>> Start
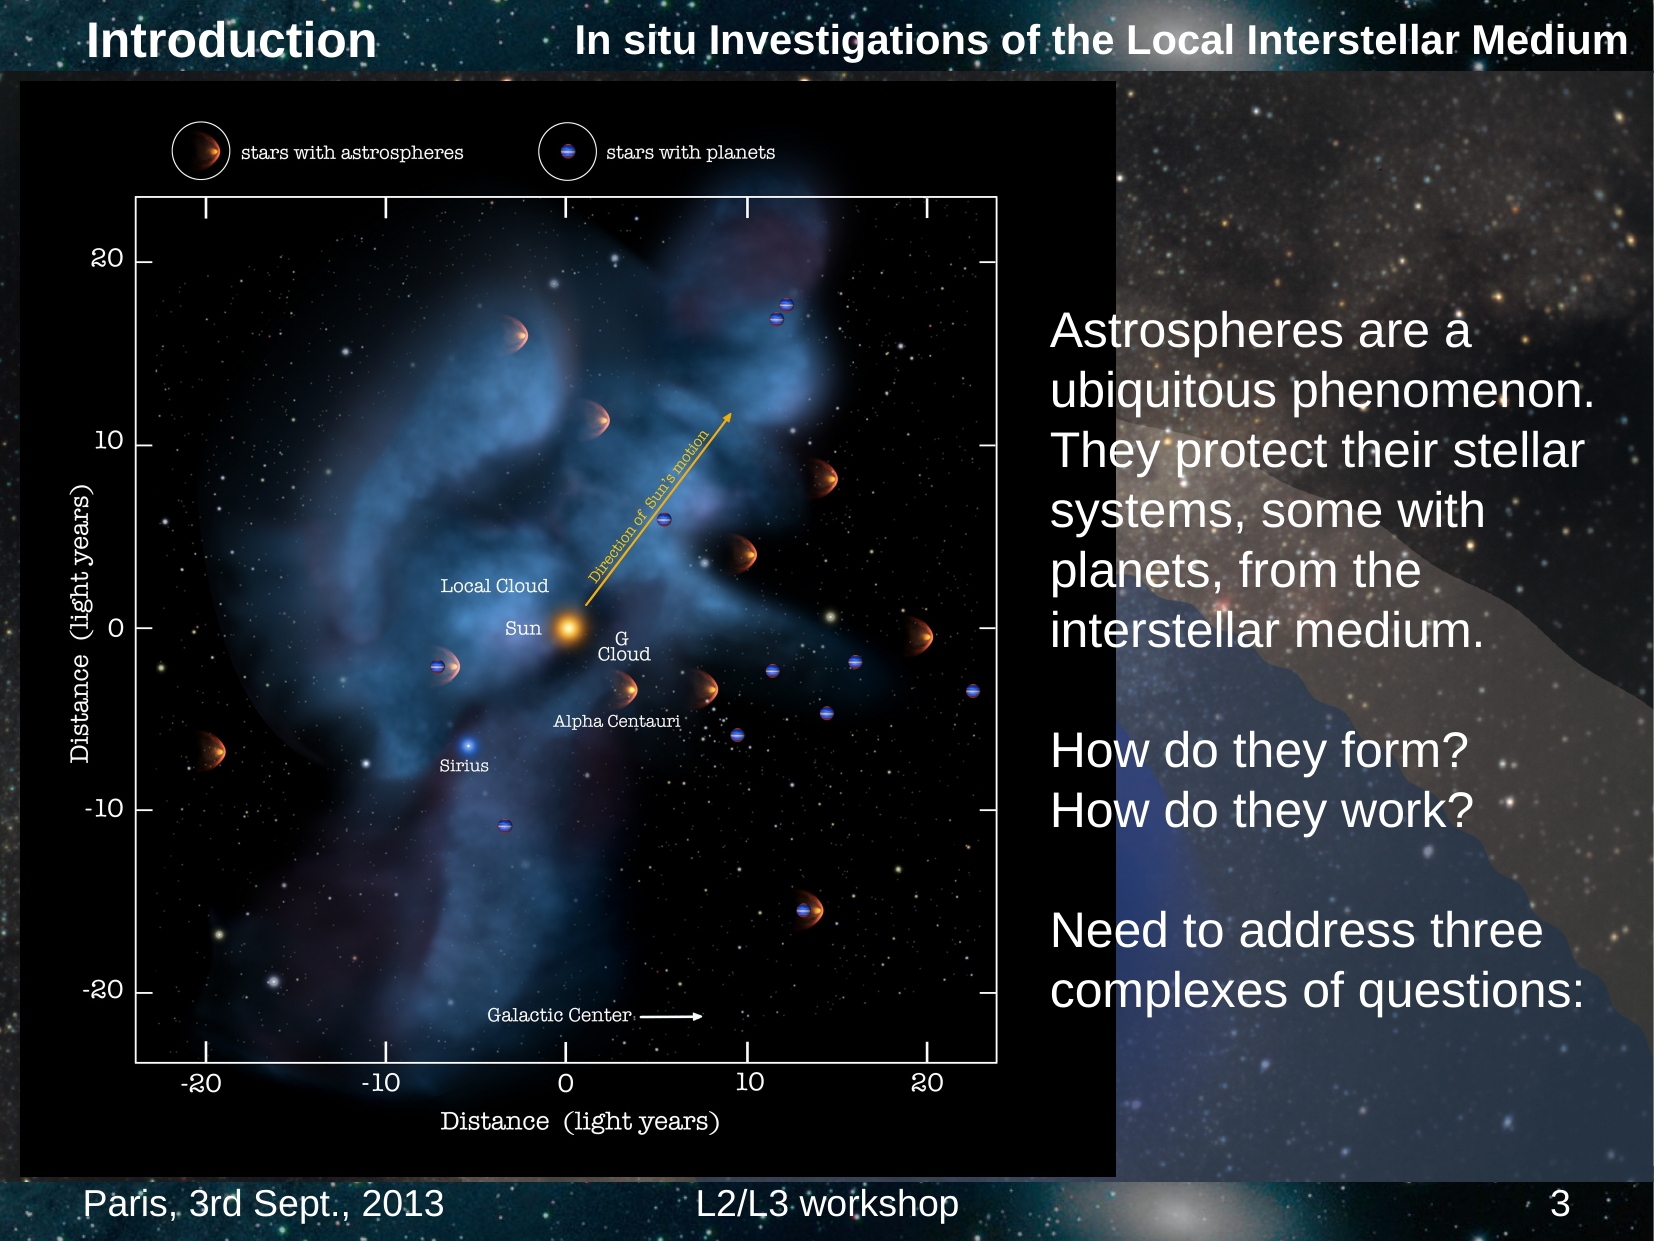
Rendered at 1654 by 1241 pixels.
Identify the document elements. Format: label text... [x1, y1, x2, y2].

text_box Astrospheres are a ubiquitous phenomenon. They protect their stellar systems, some with planets, from the interstellar medium. How do they form? How do they work? Need to address three complexes of questions: [1035, 290, 1635, 1050]
picture [438, 1212, 443, 1222]
picture [0, 0, 1654, 1241]
text_box Introduction [71, 0, 393, 71]
picture [428, 1193, 438, 1201]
>> End
▸ **WRITTEN INSTRUCTION**
Format the text of the listing as a numbered list, beginning with the first line and ending with the line that contains "Identify the document". Omit the pictures and any blank lines.

▸ **CORRECT OUTPUT**
1. Rendered at 1654 by 1241 pixels.
2. Identify the document elements. Format: label text... [x1, y1, x2, y2].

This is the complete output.